Hello Alfred Interview On Successful Startups

It’s the American dream: take an idea and make it into a multi-million dollar business. That’s exactly what Marcela Sapone and Jessica Beck did with Hello Alfred. They’re the geniuses behind the app/service, which allows you to hire a butler to come by each week to do your errands — laundry, tidy up, mail — at an affordable rate. Everyone knows that decreased chore time has a direct link to increased fun time.

These two creative co-founders are on the cutting edge and crushing it. That’s why it’s no surprise that they’ve landed on our #CrushList nominations this year (go vote!).

Given their incredible success as influential tech entrepreneurs, we decided to catch up with them to get their advice on starting up. Follow these eight tips to successfully kickstart your startup:

Get Over That Fear Of Starting Your Startup

Marcela Sapone: Just think about it as follows: how do you mitigate as much risk as possible? Can you — before you decide to quit your job — figure out what are the key questions you’re trying to answer with your idea? That will validate your hypothesis more than just having an idea. You shouldn’t quit your job for an idea. Quit your job because you have conviction that is based off of qualitative and quantitative feedback from the market and from your potential customers.

And remember that being an entrepreneur is a full-body exercise. It’s a complete lifestyle. If you’re not able to give your entire week to working, it might be a good signal that being an entrepreneur is not the right path for you.

Vet The Idea… Before You Quit Your Job

MS: The first thing we thought was: what are the different ways we can achieve this same goal in different formats, then go out there and test it? That way you’re not jumping off a cliff with an idea. We actually got real customers and built a version of the product to get feedback, and we did that for an entire year before we took the plunge to start a business.

Don’t Be Scared To Share Your Unique Idea With Others

Jessica Beck: It’s a fear that many first-time entrepreneurs have: if they share their idea, someone is going to take it. My advice is think about how hard it is to quit your job, build a team and start a business. Beyond that, why would someone — who isn’t you — be as passionate about this potential idea that you have? The probability that they go and take your idea is — in my book — null. Maybe 1%. However, the valuable insight you get from sharing your idea — the reflexive feedback, having people probe you and ask you questions — is 10 times more valuable than the small risk of someone copying your idea.

Also, if the barriers of entry are so low that someone can just take that idea, it’s probably not a really good one.

Ask For Help

MS: One of the things that you have to realize is that as you go through this journey, you have to learn to ask for help. And you’ll have to do that more times than you ever expected.
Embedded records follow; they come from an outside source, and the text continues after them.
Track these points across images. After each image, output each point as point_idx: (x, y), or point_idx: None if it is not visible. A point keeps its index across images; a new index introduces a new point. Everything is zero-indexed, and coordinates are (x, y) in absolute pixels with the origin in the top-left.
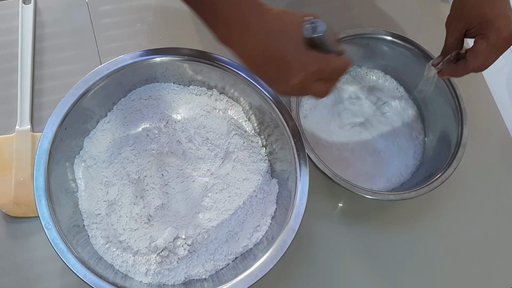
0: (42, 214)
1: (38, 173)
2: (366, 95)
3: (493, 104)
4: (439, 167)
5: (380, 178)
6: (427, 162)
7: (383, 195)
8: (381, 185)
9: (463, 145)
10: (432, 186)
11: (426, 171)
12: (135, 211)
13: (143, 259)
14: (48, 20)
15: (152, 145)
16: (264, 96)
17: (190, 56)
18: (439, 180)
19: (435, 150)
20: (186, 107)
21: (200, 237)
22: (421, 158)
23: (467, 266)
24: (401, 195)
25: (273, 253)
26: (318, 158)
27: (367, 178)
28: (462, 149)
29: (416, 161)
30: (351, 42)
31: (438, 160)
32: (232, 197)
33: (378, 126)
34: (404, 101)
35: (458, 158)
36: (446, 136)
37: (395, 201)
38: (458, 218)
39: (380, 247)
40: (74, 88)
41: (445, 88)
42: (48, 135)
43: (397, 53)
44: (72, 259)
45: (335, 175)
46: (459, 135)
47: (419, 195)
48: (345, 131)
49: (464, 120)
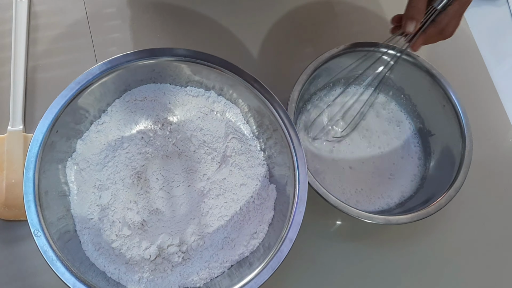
0: (31, 221)
1: (28, 177)
2: (366, 110)
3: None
4: (441, 189)
5: (379, 197)
6: (429, 182)
7: (380, 219)
8: (380, 204)
9: (466, 165)
10: (429, 211)
11: (427, 192)
12: (128, 216)
13: (136, 266)
14: (44, 22)
15: (147, 148)
16: (263, 99)
17: (188, 56)
18: (437, 205)
19: (438, 170)
20: (183, 108)
21: (195, 244)
22: (423, 177)
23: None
24: (397, 219)
25: (269, 263)
26: (314, 178)
27: (366, 196)
28: (463, 174)
29: (417, 180)
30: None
31: (440, 180)
32: (229, 203)
33: (378, 143)
34: (404, 116)
35: (458, 183)
36: (449, 154)
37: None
38: (458, 241)
39: (377, 267)
40: (66, 89)
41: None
42: (38, 138)
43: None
44: (62, 268)
45: (330, 196)
46: (462, 153)
47: (415, 220)
48: (342, 146)
49: (466, 137)
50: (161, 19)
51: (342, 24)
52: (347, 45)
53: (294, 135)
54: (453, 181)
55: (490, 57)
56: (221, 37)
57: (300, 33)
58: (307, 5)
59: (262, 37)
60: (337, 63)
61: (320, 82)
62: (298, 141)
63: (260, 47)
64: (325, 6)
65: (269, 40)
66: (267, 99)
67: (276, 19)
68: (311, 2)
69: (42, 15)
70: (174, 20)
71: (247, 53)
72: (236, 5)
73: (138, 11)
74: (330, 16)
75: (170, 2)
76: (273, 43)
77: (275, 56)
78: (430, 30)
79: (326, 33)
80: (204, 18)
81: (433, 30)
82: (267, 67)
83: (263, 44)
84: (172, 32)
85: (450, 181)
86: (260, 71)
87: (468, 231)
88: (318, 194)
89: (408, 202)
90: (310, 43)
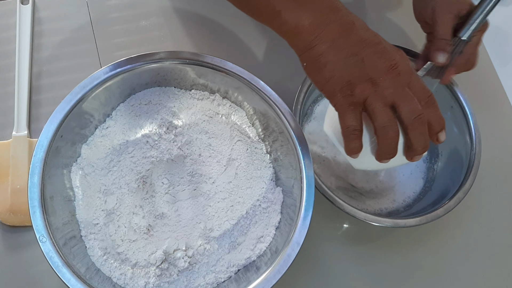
0: (37, 227)
1: (33, 183)
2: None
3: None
4: (449, 191)
5: (387, 199)
6: (437, 184)
7: (388, 222)
8: (387, 206)
9: (475, 166)
10: (437, 214)
11: (435, 194)
12: (134, 221)
13: (142, 271)
14: (48, 27)
15: (152, 152)
16: (269, 101)
17: (192, 59)
18: (445, 207)
19: (446, 171)
20: (188, 112)
21: (201, 248)
22: (431, 179)
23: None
24: (405, 222)
25: (276, 267)
26: (320, 180)
27: (373, 198)
28: (472, 176)
29: (425, 182)
30: None
31: (449, 182)
32: (235, 206)
33: None
34: None
35: (467, 185)
36: (458, 156)
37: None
38: (467, 243)
39: (385, 270)
40: (71, 94)
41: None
42: (43, 144)
43: None
44: (68, 274)
45: (336, 199)
46: (471, 155)
47: (424, 223)
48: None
49: (475, 138)
50: (165, 23)
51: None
52: None
53: (300, 137)
54: (462, 183)
55: (498, 57)
56: (226, 40)
57: None
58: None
59: (267, 40)
60: None
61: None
62: (304, 143)
63: (265, 50)
64: None
65: (275, 43)
66: (272, 101)
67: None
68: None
69: (46, 20)
70: (179, 23)
71: (253, 56)
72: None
73: (142, 15)
74: None
75: (174, 5)
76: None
77: (281, 59)
78: (458, 61)
79: None
80: (209, 21)
81: (460, 61)
82: (273, 70)
83: (269, 47)
84: (176, 36)
85: (459, 183)
86: (266, 74)
87: (478, 233)
88: (325, 197)
89: (417, 204)
90: None
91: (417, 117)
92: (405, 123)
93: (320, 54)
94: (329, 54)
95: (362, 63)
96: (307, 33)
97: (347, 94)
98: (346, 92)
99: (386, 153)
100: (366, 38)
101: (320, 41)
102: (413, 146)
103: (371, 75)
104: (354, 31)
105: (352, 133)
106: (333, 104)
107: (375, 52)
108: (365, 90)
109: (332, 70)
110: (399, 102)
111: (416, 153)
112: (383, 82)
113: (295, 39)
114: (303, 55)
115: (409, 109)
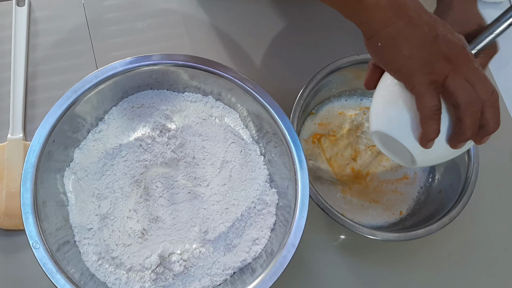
0: (30, 233)
1: (25, 189)
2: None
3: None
4: (450, 200)
5: (384, 211)
6: (435, 194)
7: (389, 236)
8: (385, 219)
9: (472, 183)
10: (431, 229)
11: (434, 204)
12: (128, 225)
13: (137, 276)
14: (44, 27)
15: (146, 155)
16: (262, 102)
17: (185, 61)
18: (440, 222)
19: (443, 185)
20: (181, 115)
21: (197, 251)
22: (428, 190)
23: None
24: (398, 236)
25: (272, 269)
26: (316, 191)
27: (372, 209)
28: (470, 190)
29: (423, 192)
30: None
31: (448, 191)
32: (230, 209)
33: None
34: None
35: (464, 201)
36: (455, 168)
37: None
38: (463, 258)
39: (380, 283)
40: (62, 98)
41: None
42: (35, 149)
43: None
44: (62, 280)
45: (332, 210)
46: (469, 169)
47: (421, 236)
48: (344, 160)
49: (472, 154)
50: (161, 24)
51: (353, 31)
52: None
53: (294, 138)
54: (458, 198)
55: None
56: (223, 42)
57: (306, 41)
58: (314, 11)
59: (264, 43)
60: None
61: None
62: (298, 144)
63: (263, 53)
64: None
65: (273, 48)
66: (266, 102)
67: (282, 27)
68: (322, 10)
69: (42, 21)
70: (174, 24)
71: (249, 58)
72: (238, 12)
73: (138, 16)
74: (340, 24)
75: (170, 8)
76: (277, 51)
77: (278, 64)
78: None
79: (334, 42)
80: (206, 22)
81: None
82: (270, 76)
83: (266, 50)
84: (172, 37)
85: (455, 198)
86: (263, 77)
87: (473, 248)
88: (321, 209)
89: (413, 217)
90: (319, 53)
91: (492, 93)
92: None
93: (399, 31)
94: (407, 31)
95: (437, 41)
96: (386, 9)
97: (427, 73)
98: (426, 71)
99: (469, 129)
100: (434, 16)
101: (398, 18)
102: (486, 126)
103: (446, 52)
104: (424, 8)
105: (435, 113)
106: (411, 85)
107: (447, 30)
108: (445, 68)
109: (412, 48)
110: (474, 79)
111: (485, 134)
112: (458, 59)
113: (372, 16)
114: (379, 34)
115: (482, 87)
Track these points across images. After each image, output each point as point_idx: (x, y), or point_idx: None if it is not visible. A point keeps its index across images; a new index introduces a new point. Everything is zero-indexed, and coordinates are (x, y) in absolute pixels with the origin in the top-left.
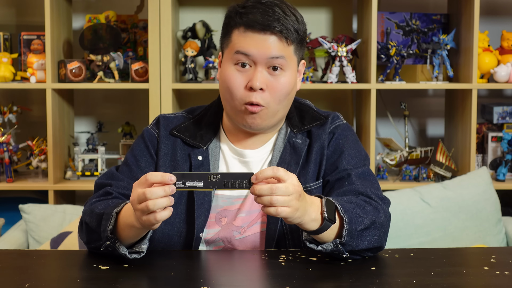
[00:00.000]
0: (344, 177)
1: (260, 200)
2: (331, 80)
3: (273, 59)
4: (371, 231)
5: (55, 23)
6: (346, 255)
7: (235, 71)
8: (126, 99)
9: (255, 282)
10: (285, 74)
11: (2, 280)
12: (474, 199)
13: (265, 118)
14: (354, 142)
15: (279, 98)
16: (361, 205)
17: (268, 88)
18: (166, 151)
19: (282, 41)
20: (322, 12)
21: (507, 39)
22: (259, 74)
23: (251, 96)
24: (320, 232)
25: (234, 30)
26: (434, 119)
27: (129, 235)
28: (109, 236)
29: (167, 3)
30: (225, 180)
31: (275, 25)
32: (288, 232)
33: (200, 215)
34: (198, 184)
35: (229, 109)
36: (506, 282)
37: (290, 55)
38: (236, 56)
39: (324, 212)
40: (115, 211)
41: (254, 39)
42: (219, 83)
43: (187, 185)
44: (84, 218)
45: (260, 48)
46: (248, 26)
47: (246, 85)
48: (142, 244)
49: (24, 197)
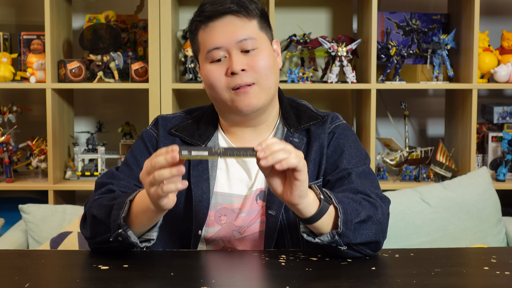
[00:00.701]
0: (344, 176)
1: (272, 156)
2: (331, 80)
3: (242, 42)
4: (368, 225)
5: (55, 23)
6: (344, 247)
7: (212, 67)
8: (126, 99)
9: (255, 282)
10: (259, 51)
11: (2, 280)
12: (474, 199)
13: (258, 95)
14: (354, 142)
15: (265, 72)
16: (357, 200)
17: (249, 67)
18: None
19: (242, 19)
20: (322, 12)
21: (507, 39)
22: (236, 57)
23: (236, 79)
24: (319, 216)
25: (198, 33)
26: (434, 119)
27: (142, 221)
28: (121, 223)
29: (167, 3)
30: (230, 151)
31: (229, 6)
32: (287, 231)
33: (198, 213)
34: (203, 153)
35: (220, 106)
36: (506, 282)
37: (256, 32)
38: (209, 55)
39: (319, 193)
40: (129, 199)
41: (216, 28)
42: (205, 87)
43: (192, 153)
44: (91, 211)
45: (225, 35)
46: (206, 19)
47: (226, 72)
48: (152, 232)
49: (24, 197)
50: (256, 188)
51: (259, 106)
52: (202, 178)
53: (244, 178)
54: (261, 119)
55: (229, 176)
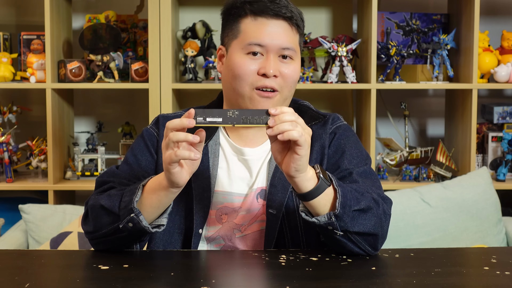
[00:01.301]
0: (345, 176)
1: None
2: (331, 80)
3: (285, 49)
4: (368, 215)
5: (55, 23)
6: (340, 233)
7: (246, 58)
8: (126, 99)
9: (255, 282)
10: (294, 62)
11: (2, 280)
12: (474, 199)
13: (276, 103)
14: (355, 142)
15: (291, 84)
16: (360, 191)
17: (280, 75)
18: None
19: (292, 29)
20: (322, 12)
21: (507, 39)
22: (273, 62)
23: (264, 81)
24: (315, 194)
25: (242, 20)
26: (434, 119)
27: (153, 203)
28: (134, 207)
29: (167, 3)
30: (243, 116)
31: (285, 11)
32: (288, 231)
33: (199, 211)
34: (218, 119)
35: (235, 98)
36: (506, 282)
37: (297, 46)
38: (249, 47)
39: (319, 172)
40: (142, 184)
41: (266, 26)
42: (222, 75)
43: (207, 120)
44: (98, 203)
45: (273, 37)
46: (259, 12)
47: (258, 71)
48: (162, 218)
49: (24, 197)
50: (257, 186)
51: None
52: (203, 177)
53: (245, 177)
54: None
55: (230, 174)
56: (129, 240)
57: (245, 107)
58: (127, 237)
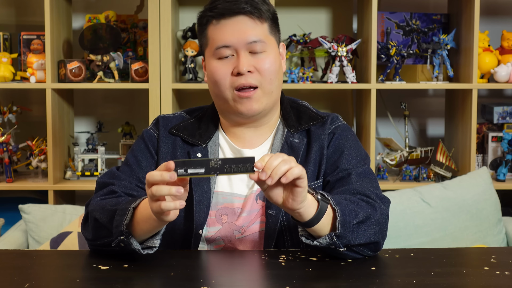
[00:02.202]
0: (344, 176)
1: (275, 171)
2: (331, 80)
3: (252, 44)
4: (367, 225)
5: (55, 23)
6: (343, 249)
7: (218, 63)
8: (126, 99)
9: (255, 282)
10: (267, 54)
11: (2, 280)
12: (474, 199)
13: (260, 100)
14: (354, 142)
15: (270, 77)
16: (354, 201)
17: (255, 69)
18: (166, 150)
19: (255, 21)
20: (322, 12)
21: (507, 39)
22: (244, 59)
23: (240, 79)
24: (318, 218)
25: (208, 27)
26: (434, 119)
27: (144, 229)
28: (124, 230)
29: (167, 3)
30: (227, 165)
31: (243, 6)
32: (287, 231)
33: (199, 212)
34: (200, 170)
35: (221, 104)
36: (506, 282)
37: (266, 36)
38: (217, 52)
39: (316, 194)
40: (133, 206)
41: (228, 26)
42: (208, 83)
43: (188, 172)
44: (93, 215)
45: (236, 35)
46: (219, 16)
47: (232, 71)
48: (155, 240)
49: (24, 197)
50: (256, 188)
51: (260, 111)
52: (203, 178)
53: (245, 178)
54: (262, 121)
55: (229, 176)
56: (126, 253)
57: (231, 111)
58: (123, 251)
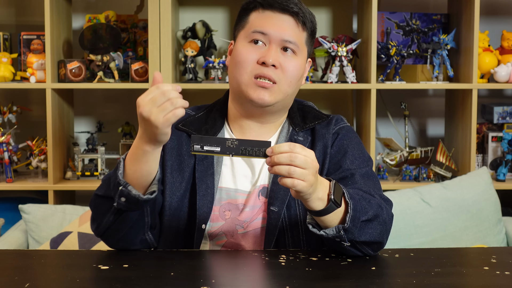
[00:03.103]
0: (347, 176)
1: (278, 169)
2: (331, 80)
3: (286, 42)
4: (374, 224)
5: (55, 23)
6: (347, 244)
7: (248, 46)
8: (126, 99)
9: (255, 282)
10: (296, 58)
11: (2, 280)
12: (474, 199)
13: (274, 95)
14: (357, 144)
15: (290, 79)
16: (366, 198)
17: (280, 66)
18: (172, 145)
19: (298, 25)
20: (322, 12)
21: (507, 39)
22: (274, 52)
23: (263, 69)
24: (324, 213)
25: (252, 13)
26: (434, 119)
27: (139, 168)
28: (120, 180)
29: (167, 3)
30: (242, 147)
31: (292, 7)
32: (288, 229)
33: (202, 207)
34: (216, 149)
35: (236, 86)
36: (506, 282)
37: (302, 43)
38: (252, 35)
39: (331, 193)
40: (122, 157)
41: (272, 18)
42: (229, 67)
43: (204, 149)
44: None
45: (276, 28)
46: (267, 6)
47: (258, 60)
48: (152, 185)
49: (24, 197)
50: (259, 184)
51: (270, 103)
52: (207, 173)
53: (248, 174)
54: (268, 118)
55: (234, 172)
56: (131, 221)
57: (245, 96)
58: (127, 219)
If you’re so guarded in the beginning that you don’t seek out expertise or people that have a different point of view, and share enough to get them to help, then the odds of you getting to a place where you can actually execute something and have it be successful are quite small.

Where To Find The Right Help

JB: You start with one person you trust and then you ask for an introduction to somebody in their network that they trust. You ask questions that don’t necessarily have to do with your business but ask them to teach you. We all approach stuff with a beginner’s mindset. Somebody should be able to provide an overarching explanation of how it works. If they can’t, that’s probably someone you don’t want to work with. No black boxes.

Learn The Other Aspects Of The Business

JB: The best example I can give you is if you play basketball, you can be a great point guard but it doesn’t mean that you have the skills or height to be a center. However, you know enough about the skills and strategy of the game that you know how to work with a center. At a certain point, you don’t need to be good at everything. You just need to understand things and know how to ask for help on the things that you’re not good at.

In the beginning, all of the major functions of the business we began doing ourselves. Marcela and I were the first Alfreds of the business: we were the first customers, we set up the first books, and much more. We had some formal training before we started the company and — this is a good example of what you were asking before — this was where we asked for help. Had we raised venture capital before? No, but we knew other founders who had, so we asked them to introduce us.

Embrace Failure

JB: We fail every day. Early on, we had talks of shutting it all down. We even told our customers that we were winding things down before they came back to us and asked us not to do that. That reinforced that our business was in fact heading down the right path.

Just remember that this is more like baseball, where being great is having a .200 or .300 batting average.

Deal With The Doubters

JB: You encounter that everywhere you go, whether it’s family or friends. If you have only people that doubt, then it becomes very, very hard. But I look at it from another perspective too: it also doesn’t help to have people around you who only believe. If you’re only surrounded by supporters, then you might miss an important question. There has to be a balance.